• [Given passage]:
——
From a6ab3fe9fb218e5a0ff294d9efb0c4de8f8d8ef5 Mon Sep 17 00:00:00 2001
From: JackCaoG <59073027+JackCaoG@users.noreply.github.com>
Date: Tue, 16 Jul 2024 16:15:04 -0700
Subject: [PATCH] Minor update to the docs (#7691)

---
 docs/ddp.md    | 4 ++--
 docs/fsdp.md   | 2 +-
 docs/fsdpv2.md | 4 ++--
 3 files changed, 5 insertions(+), 5 deletions(-)

diff --git a/docs/ddp.md b/docs/ddp.md
index 09e1c12f9d5..1fe68fa6cd5 100644
--- a/docs/ddp.md
+++ b/docs/ddp.md
@@ -1,8 +1,8 @@
-# How to do `DistributedDataParallel`
+# How to do DistributedDataParallel(DDP)
 
 This document shows how to use torch.nn.parallel.DistributedDataParallel in xla,
 and further describes its difference against the native xla data parallel
-approach.
+approach. You can  find a minimum runnable example [here](https://github.com/pytorch/xla/blob/master/examples/data_parallel/train_resnet_ddp.py).
——
• [Given data]:
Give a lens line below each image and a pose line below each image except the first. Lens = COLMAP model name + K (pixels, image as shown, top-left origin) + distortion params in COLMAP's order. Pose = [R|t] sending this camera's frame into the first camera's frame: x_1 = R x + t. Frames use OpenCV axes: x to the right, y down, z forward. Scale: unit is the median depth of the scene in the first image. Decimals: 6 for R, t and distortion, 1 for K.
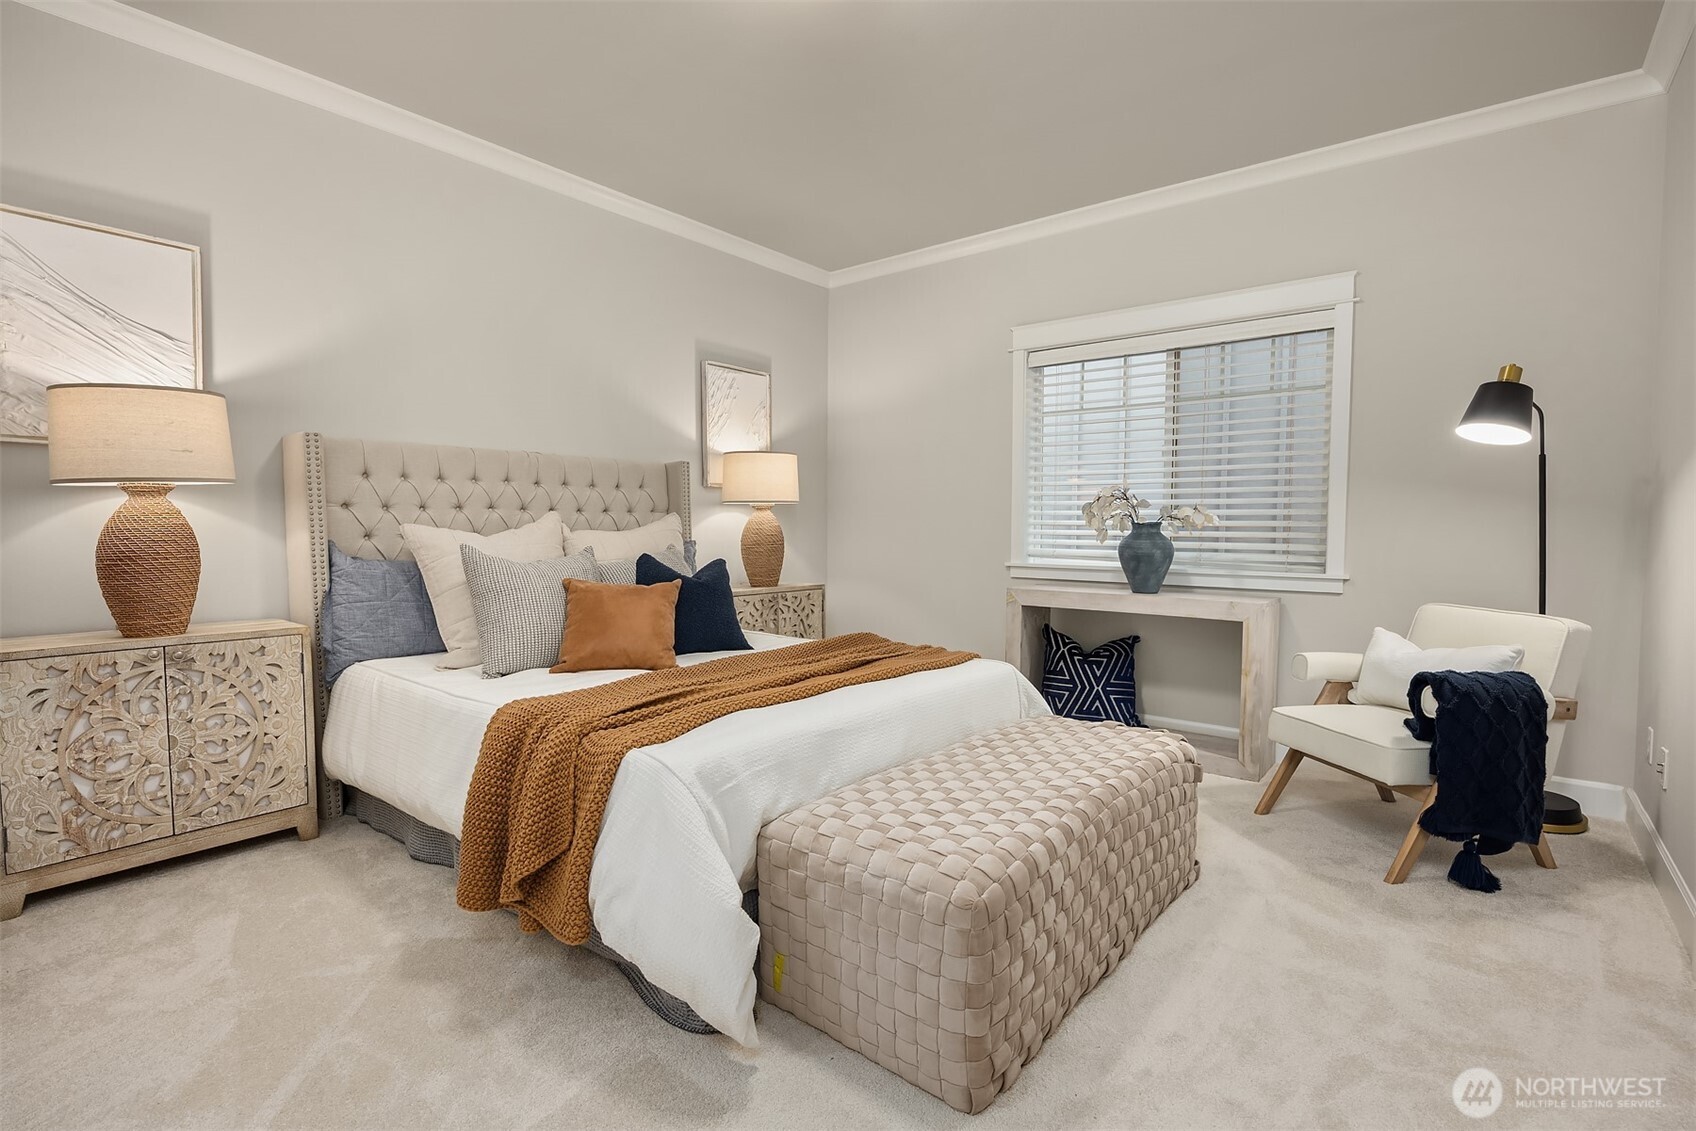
lens RADIAL K [[779.6, 0, 849.7], [0, 779.6, 571.6], [0, 0, 1]] dist [-0.009108, 0.000176]
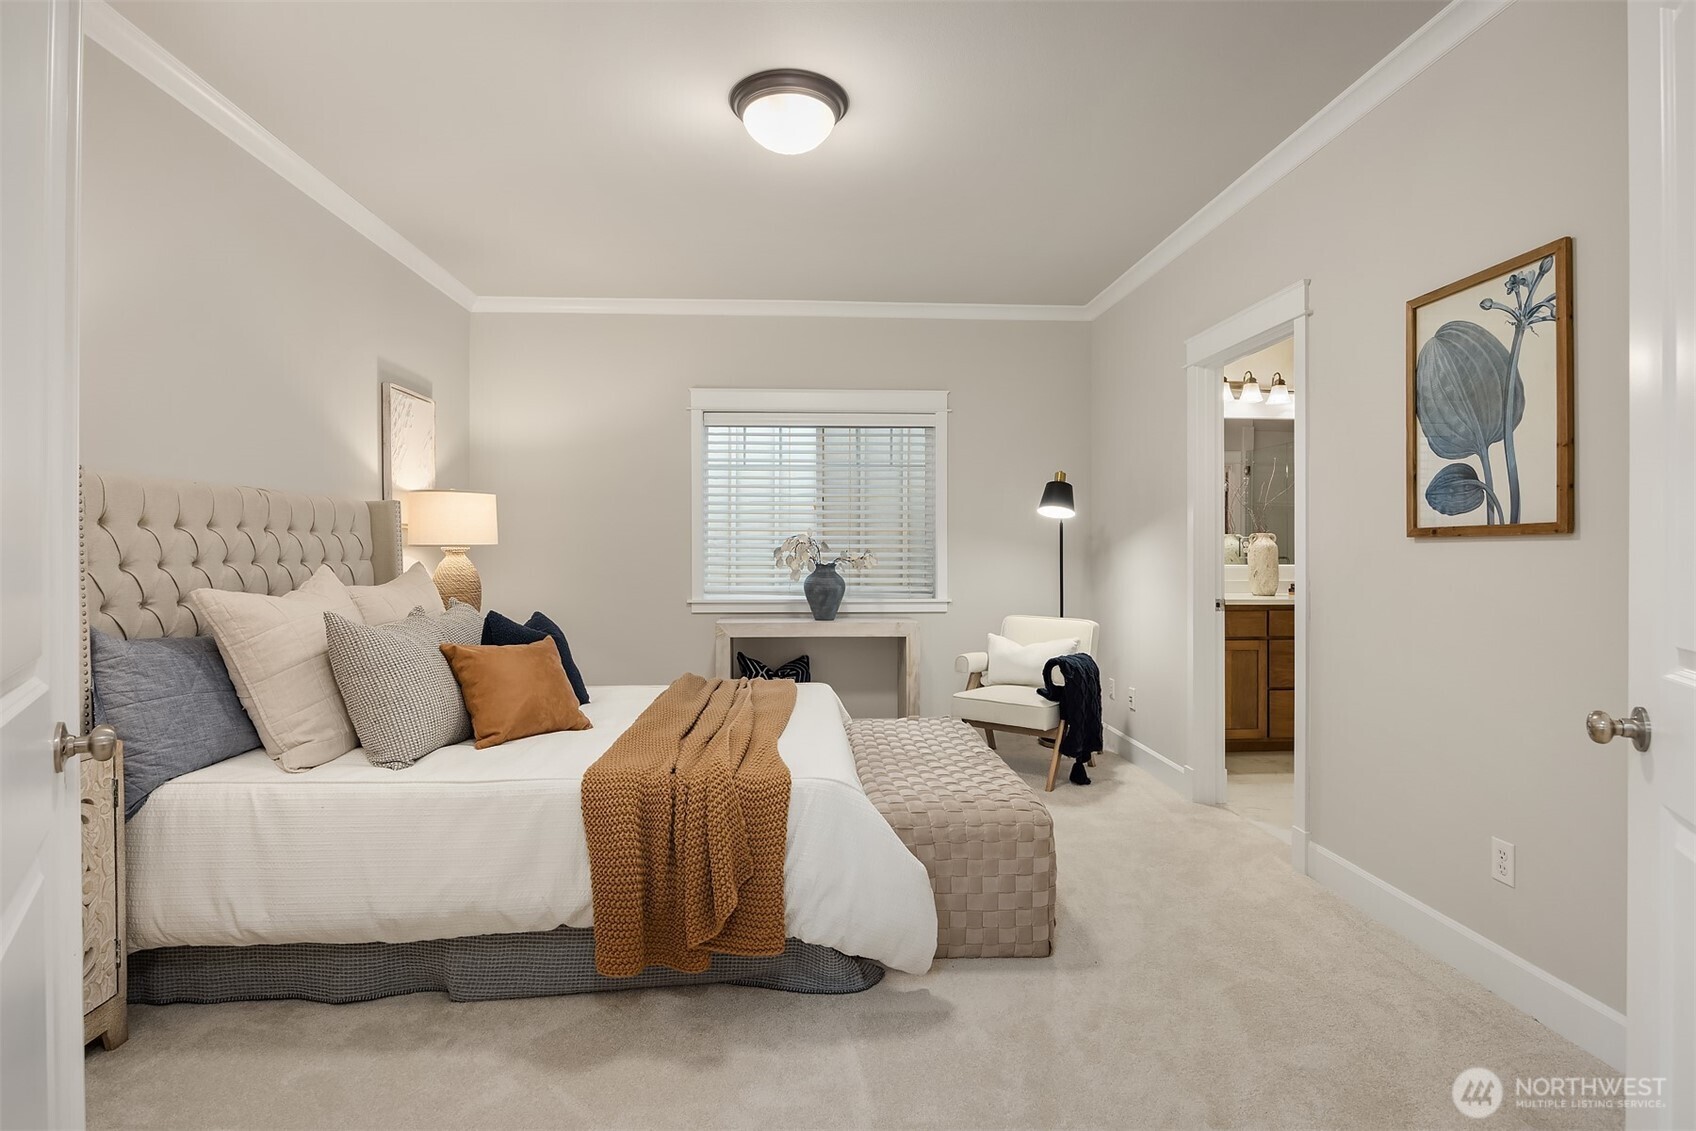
lens RADIAL K [[817.5, 0, 843.4], [0, 817.5, 551.4], [0, 0, 1]] dist [-0.011792, -0.000005]
pose [[0.746077, -0.006182, 0.665831, -0.516179], [0.042643, 0.998348, -0.038513, -0.033330], [-0.664493, 0.057127, 0.745108, -0.003959]]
——
• [Problems to solve]:
a - Reproduce the stretch of the documentation patch from "diff --git a/docs/ddp.md" through "to do DistributedDataParallel(DDP)" without changing a character.
b - Rewrite the Block 1 entries with "top-left origin" changed to "origin at the top-left corner" and everything else left as is. Omit the pictures.

• [Task-by-task answers]:
a -
diff --git a/docs/ddp.md b/docs/ddp.md
index 09e1c12f9d5..1fe68fa6cd5 100644
--- a/docs/ddp.md
+++ b/docs/ddp.md
@@ -1,8 +1,8 @@
-# How to do `DistributedDataParallel`
+# How to do DistributedDataParallel(DDP)

b -
Give a lens line below each image and a pose line below each image except the first. Lens = COLMAP model name + K (pixels, image as shown, origin at the top-left corner) + distortion params in COLMAP's order. Pose = [R|t] sending this camera's frame into the first camera's frame: x_1 = R x + t. Frames use OpenCV axes: x to the right, y down, z forward. Scale: unit is the median depth of the scene in the first image. Decimals: 6 for R, t and distortion, 1 for K.
lens RADIAL K [[779.6, 0, 849.7], [0, 779.6, 571.6], [0, 0, 1]] dist [-0.009108, 0.000176]
lens RADIAL K [[817.5, 0, 843.4], [0, 817.5, 551.4], [0, 0, 1]] dist [-0.011792, -0.000005]
pose [[0.746077, -0.006182, 0.665831, -0.516179], [0.042643, 0.998348, -0.038513, -0.033330], [-0.664493, 0.057127, 0.745108, -0.003959]]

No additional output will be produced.